[Given passage]
========
From the very first day the Mac appeared, the critics said it wasn’t a serious personal computer. The graphical user interface meant it was just a plaything for the rich and restless, and that you couldn’t get any serious work done on it. That was the function of the real computer, the one that you manipulated with text commands.

Of course, that argument didn’t sit very well when Microsoft adopted many of the same interface niceties. Maybe it was a pale imitation of the original, but the basic concepts, requiring keyboard and mouse, were still present and accounted for.

Yet even when so-called business computers came with point-and-click interfaces, somehow the Mac was still relegated to the category of a toy. It didn’t matter that graphic artists embraced Macs for such chores as desktop publishing, digital artwork and movie special effects. You see, a real business computer was supposed to be used for spreadsheets, and databases and that sort of thing. Sure there was Mac software available that could carry out those functions as well, but Apple did an extremely poor job of making its products affordable for companies that needed to order them by the hundreds or thousands.

That and other strategic missteps left a bad taste in the mouths of even devoted Mac users who, by the mid-1990s, deserted the platform in droves, along with some software publishers. Yes, the Mac wasn’t in a good way when Steve Jobs took control of the company he co-founded a decade ago.
========
[Multi-view geometry data]
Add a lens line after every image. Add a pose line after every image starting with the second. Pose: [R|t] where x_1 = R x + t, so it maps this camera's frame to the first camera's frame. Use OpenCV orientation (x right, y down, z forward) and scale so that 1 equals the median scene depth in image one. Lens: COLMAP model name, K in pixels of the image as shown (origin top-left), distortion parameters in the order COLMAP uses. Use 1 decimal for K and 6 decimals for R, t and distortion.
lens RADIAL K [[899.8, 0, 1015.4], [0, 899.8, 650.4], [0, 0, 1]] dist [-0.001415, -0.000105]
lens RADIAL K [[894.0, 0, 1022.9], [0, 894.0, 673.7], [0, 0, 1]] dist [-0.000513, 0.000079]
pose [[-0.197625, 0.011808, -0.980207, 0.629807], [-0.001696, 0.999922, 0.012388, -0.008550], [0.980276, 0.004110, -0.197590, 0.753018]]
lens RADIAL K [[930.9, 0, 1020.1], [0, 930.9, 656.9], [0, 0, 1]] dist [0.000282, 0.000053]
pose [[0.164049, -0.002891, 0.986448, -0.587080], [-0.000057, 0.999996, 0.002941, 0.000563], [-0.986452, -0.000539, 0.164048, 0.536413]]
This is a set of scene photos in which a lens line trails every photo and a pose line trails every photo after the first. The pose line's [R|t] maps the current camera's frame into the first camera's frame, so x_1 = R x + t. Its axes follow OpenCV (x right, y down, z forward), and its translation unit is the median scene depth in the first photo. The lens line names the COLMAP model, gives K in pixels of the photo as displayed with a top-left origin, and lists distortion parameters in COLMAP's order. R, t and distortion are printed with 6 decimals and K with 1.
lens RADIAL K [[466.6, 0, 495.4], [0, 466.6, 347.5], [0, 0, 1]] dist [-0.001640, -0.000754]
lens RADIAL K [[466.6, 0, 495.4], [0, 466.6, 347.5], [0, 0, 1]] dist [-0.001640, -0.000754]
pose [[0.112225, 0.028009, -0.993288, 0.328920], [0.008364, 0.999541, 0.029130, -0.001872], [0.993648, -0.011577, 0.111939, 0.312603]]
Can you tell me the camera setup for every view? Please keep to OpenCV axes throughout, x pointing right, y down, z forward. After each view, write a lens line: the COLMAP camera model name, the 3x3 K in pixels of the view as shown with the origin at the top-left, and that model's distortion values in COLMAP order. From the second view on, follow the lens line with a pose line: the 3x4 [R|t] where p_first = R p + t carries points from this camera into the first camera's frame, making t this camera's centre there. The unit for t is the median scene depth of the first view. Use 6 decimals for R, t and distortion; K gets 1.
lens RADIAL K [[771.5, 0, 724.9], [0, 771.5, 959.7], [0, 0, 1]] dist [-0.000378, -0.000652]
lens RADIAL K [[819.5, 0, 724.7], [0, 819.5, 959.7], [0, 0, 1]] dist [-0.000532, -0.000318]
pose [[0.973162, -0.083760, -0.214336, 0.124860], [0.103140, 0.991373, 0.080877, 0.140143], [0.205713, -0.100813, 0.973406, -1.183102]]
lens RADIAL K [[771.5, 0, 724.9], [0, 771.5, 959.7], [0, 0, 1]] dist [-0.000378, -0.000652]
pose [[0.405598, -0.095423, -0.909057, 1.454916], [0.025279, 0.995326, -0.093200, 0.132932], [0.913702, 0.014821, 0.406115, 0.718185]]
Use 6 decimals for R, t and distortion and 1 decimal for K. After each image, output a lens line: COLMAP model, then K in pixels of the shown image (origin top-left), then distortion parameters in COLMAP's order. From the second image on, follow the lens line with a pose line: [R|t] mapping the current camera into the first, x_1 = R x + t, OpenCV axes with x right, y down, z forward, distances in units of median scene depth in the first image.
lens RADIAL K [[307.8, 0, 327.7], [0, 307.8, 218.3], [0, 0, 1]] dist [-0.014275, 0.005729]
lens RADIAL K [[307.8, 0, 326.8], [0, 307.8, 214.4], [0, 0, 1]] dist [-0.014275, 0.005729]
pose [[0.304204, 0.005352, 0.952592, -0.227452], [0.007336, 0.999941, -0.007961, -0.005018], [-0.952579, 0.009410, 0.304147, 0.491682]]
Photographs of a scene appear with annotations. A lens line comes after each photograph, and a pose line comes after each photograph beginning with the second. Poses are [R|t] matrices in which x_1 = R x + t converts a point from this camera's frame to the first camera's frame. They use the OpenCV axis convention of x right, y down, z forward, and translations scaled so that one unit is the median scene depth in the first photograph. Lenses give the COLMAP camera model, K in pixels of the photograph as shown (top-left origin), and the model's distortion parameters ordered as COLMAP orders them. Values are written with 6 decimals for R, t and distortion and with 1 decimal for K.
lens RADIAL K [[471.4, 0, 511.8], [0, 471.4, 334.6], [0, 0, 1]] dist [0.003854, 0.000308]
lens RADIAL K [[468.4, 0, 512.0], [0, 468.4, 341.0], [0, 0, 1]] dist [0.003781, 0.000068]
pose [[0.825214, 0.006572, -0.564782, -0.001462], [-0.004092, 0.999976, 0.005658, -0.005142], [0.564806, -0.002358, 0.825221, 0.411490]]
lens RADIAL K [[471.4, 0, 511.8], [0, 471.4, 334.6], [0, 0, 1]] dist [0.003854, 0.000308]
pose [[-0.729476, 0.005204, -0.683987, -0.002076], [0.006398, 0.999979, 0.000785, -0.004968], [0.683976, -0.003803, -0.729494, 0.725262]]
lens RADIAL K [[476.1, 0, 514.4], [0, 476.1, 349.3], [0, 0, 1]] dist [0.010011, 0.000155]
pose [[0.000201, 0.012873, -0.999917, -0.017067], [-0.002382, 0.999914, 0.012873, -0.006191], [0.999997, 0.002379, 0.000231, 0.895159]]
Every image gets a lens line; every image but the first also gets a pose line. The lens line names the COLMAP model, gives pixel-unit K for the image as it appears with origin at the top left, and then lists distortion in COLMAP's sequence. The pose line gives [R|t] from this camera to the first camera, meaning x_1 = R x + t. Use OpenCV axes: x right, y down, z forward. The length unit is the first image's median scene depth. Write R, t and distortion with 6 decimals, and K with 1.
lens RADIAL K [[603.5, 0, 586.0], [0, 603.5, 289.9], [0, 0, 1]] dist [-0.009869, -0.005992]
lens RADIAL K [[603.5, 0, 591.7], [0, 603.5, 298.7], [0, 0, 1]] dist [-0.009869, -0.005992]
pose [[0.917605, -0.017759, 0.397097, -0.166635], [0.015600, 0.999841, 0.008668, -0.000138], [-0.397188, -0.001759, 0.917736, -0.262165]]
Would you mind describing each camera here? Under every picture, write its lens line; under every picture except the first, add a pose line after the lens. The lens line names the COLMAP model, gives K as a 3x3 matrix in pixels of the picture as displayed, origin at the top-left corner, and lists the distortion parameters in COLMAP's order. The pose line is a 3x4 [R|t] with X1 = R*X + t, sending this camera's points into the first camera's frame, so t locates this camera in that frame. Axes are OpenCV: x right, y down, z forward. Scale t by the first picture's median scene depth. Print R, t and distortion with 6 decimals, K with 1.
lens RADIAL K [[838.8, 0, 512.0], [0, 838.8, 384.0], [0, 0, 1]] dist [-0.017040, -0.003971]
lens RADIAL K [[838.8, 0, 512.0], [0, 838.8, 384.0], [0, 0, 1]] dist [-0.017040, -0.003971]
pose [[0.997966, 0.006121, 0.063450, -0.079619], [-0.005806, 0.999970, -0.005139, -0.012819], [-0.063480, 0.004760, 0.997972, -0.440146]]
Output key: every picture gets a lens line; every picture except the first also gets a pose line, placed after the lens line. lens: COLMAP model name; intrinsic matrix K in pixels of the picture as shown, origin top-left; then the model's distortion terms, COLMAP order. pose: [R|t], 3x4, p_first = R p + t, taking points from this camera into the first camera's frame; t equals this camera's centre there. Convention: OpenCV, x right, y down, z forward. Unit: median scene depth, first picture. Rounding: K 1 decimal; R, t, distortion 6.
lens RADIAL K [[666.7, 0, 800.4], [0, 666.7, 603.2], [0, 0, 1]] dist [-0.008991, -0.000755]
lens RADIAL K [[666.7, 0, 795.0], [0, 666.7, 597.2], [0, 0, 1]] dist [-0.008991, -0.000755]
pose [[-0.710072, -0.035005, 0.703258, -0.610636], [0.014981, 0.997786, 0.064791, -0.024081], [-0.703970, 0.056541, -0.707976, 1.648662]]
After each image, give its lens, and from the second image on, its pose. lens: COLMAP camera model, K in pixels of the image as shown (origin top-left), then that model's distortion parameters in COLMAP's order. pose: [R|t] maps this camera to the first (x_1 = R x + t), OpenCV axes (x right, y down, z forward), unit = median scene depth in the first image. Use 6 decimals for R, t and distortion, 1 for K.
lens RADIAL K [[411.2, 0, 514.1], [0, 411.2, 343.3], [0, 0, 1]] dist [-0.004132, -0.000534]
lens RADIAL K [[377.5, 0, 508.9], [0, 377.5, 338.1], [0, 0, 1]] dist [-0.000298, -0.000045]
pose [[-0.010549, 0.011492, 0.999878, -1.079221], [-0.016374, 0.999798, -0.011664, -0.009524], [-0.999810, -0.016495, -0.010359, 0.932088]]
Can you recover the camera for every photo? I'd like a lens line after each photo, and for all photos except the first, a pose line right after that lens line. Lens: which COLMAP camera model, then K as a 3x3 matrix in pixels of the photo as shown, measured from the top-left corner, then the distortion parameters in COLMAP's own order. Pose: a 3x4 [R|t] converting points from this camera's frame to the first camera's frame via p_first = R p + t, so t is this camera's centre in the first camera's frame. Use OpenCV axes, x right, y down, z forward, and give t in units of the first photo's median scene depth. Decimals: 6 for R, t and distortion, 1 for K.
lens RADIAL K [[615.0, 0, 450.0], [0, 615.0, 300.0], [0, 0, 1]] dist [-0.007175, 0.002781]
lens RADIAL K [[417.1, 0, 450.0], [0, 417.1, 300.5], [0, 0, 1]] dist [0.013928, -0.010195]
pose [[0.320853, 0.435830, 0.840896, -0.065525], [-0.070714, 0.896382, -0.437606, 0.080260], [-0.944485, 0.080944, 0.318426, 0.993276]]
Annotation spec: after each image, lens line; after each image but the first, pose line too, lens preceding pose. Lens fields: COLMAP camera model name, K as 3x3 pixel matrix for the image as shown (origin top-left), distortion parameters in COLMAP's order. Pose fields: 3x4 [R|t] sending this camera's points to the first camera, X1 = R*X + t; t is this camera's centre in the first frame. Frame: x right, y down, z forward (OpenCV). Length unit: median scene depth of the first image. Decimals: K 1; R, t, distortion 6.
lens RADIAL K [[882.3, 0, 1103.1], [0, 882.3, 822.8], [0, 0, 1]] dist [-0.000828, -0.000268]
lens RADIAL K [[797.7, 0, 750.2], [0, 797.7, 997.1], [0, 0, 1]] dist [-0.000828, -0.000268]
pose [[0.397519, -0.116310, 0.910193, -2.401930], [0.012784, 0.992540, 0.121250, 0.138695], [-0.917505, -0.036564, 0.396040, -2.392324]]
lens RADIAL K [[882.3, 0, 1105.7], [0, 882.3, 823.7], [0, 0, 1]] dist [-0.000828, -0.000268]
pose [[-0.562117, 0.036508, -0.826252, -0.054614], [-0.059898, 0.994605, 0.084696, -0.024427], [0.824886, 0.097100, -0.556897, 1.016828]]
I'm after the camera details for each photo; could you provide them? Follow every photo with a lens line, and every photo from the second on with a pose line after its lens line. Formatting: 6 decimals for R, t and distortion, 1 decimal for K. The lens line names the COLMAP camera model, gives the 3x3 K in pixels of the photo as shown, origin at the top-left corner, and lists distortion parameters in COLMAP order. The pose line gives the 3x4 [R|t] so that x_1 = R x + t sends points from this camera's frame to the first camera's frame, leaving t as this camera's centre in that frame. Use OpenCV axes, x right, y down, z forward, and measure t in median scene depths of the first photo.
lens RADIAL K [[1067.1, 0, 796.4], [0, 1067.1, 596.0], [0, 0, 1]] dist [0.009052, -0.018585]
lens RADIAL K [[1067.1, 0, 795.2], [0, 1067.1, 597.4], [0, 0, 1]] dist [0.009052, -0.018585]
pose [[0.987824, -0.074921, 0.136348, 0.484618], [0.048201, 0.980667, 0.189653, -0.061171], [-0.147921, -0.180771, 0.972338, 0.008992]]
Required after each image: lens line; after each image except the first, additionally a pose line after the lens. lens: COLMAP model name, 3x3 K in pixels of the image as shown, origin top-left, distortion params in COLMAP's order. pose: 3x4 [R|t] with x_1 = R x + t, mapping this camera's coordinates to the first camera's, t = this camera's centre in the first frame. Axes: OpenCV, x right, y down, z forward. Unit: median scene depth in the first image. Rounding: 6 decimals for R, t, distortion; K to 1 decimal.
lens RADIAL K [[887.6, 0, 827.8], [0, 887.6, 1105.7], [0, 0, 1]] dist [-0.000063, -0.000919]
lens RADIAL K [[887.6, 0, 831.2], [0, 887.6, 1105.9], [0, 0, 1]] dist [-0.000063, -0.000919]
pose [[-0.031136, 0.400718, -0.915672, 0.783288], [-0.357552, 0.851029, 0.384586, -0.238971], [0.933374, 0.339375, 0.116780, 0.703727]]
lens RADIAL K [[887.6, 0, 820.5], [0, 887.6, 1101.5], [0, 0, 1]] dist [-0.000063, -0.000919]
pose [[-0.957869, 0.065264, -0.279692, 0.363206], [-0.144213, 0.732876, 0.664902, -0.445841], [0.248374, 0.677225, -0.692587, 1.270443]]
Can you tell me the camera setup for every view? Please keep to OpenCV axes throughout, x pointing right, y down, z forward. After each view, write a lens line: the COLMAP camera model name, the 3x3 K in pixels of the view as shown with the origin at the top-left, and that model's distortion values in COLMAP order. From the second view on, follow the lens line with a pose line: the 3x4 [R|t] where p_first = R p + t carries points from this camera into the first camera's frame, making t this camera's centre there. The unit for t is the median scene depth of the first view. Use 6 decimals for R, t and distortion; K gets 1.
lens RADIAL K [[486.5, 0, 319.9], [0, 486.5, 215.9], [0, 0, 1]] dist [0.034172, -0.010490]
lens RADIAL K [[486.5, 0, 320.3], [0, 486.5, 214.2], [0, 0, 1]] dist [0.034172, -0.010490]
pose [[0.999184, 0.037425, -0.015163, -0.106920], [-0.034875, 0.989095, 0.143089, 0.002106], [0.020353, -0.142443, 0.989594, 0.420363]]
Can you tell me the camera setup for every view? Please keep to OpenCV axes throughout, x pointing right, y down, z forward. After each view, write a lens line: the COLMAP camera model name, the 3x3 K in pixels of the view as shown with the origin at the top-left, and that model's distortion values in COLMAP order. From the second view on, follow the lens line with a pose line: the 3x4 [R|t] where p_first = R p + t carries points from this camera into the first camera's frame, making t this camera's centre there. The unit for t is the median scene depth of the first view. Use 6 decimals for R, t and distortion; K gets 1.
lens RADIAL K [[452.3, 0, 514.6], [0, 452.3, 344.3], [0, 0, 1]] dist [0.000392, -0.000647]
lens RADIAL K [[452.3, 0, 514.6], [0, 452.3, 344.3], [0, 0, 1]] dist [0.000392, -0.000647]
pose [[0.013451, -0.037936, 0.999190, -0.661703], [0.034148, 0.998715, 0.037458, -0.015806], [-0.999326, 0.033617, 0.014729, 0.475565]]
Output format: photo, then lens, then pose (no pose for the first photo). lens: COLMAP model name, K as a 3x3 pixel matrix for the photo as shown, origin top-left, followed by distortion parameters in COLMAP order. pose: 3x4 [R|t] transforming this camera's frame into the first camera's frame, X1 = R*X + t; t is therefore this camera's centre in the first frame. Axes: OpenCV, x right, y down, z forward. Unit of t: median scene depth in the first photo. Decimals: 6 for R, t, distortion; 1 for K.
========
[What to do]
Can you print everything in the Mac passage from "Yet even when" down to "hundreds or thousands."? These rows have no connection to the Mac passage.

[Task response]
Yet even when so-called business computers came with point-and-click interfaces, somehow the Mac was still relegated to the category of a toy. It didn’t matter that graphic artists embraced Macs for such chores as desktop publishing, digital artwork and movie special effects. You see, a real business computer was supposed to be used for spreadsheets, and databases and that sort of thing. Sure there was Mac software available that could carry out those functions as well, but Apple did an extremely poor job of making its products affordable for companies that needed to order them by the hundreds or thousands.